Numerical approximation of gradients - UPSCFEVER

When you implement back propagation you'll find that there's a test called gradient checking that can really help you make sure that your implementation of back prop is correct.

Because sometimes you write all these equations and you're just not 100% sure if you've got all the details right and internal back propagation.

So in order to build up to gradient and checking, let's first talk about how to numerically approximate computations of gradients and in the next section, we'll talk about how you can implement gradient checking to make sure the implementation of backdrop is correct.

So lets take the function f and replot it below and remember this is \( f(\theta) = \theta^3 \), and let's again start off to some value of theta.

Let's say theta equals 1. Now instead of just nudging \( \theta \) (theta) to the right to get \( \theta + \epsilon \) (theta + epsilon), we're going to nudge it to the right and nudge it to the left to get \( \theta - \epsilon \) (theta + epsilon), as was \( \theta + \epsilon \) (theta + epsilon).

Plotting the values we get below figure:

It turns out that rather than taking this little triangle and computing the height over the width, you can get a much better estimate of the gradient if you take the below estimation.

So for technical reasons which we won't go into, the height over width of this bigger green triangle gives you a much better approximation to the derivative at theta.

So rather than a one sided difference, you're taking a two sided difference.

So let's work out the math. For the bigger triangle shown, the height divided by the width is given by below formula:

\( \frac{f(\theta + \epsilon) + f(\theta - \epsilon)}{2 * \epsilon} \)

And this should hopefully be close to \( g(\theta) \). So plug in the values, remember \( f(\theta) = \theta^3 \).

\( \frac{f(\theta + \epsilon) + f(\theta - \epsilon)}{2 * \epsilon} \sim g(\theta) \\ \frac{(1.01)^3 - (0.99)^3}{2 * (0.01)}\\ = 3.0001 \\ g(\theta) = 3(\theta)^2 = 3\\ 3.0001 \sim 3 \)

The approximate error is 0.0001

So you've seen how by taking a two sided difference, you can numerically verify whether or not a function g, g of theta that someone else gives you is a correct implementation of the derivative of a function f.

—————

Reproduce word for word the stretch of the gradient approximation text above that begins at "When you implement" and stops after "internal back propagation.".

—————

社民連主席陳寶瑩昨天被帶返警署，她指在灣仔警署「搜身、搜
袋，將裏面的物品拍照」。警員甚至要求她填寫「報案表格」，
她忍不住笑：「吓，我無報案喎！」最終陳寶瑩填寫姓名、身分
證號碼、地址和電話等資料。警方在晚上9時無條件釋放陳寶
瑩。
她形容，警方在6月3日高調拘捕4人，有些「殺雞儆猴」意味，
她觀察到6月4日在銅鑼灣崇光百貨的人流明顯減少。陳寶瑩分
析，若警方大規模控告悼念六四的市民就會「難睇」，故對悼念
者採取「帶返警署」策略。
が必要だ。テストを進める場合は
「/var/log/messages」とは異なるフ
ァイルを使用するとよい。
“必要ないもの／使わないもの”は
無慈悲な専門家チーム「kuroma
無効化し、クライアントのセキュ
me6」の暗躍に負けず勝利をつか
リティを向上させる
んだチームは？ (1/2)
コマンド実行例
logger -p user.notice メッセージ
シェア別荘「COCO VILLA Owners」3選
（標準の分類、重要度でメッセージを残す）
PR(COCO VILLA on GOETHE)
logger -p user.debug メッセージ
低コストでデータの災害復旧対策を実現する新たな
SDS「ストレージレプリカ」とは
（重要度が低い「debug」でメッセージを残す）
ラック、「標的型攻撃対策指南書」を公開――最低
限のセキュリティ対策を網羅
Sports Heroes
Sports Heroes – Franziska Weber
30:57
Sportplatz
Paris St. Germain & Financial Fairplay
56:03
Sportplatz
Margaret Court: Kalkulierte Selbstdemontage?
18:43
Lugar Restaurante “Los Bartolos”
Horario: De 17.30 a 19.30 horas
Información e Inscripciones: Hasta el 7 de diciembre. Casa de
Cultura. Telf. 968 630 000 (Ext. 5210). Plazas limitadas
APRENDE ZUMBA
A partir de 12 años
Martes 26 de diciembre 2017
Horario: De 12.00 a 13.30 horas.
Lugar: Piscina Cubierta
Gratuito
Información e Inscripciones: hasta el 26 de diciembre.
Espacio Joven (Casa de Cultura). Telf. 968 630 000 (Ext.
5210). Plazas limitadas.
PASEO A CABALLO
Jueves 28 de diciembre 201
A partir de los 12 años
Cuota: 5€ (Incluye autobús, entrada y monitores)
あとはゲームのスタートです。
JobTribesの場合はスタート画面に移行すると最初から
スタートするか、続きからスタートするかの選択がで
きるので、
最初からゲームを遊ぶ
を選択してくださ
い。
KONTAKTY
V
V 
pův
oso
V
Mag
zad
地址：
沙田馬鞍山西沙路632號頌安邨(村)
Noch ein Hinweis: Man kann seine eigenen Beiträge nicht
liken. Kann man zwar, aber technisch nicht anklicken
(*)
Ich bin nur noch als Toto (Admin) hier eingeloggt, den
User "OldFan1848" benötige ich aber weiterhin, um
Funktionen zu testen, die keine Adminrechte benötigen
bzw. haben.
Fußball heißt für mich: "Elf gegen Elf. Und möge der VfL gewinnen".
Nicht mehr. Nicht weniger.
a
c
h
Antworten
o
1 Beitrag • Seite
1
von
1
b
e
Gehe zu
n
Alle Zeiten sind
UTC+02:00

—————

### RESPONSE TO THIS EXERCISE:
When you implement back propagation you'll find that there's a test called gradient checking that can really help you make sure that your implementation of back prop is correct.

Because sometimes you write all these equations and you're just not 100% sure if you've got all the details right and internal back propagation.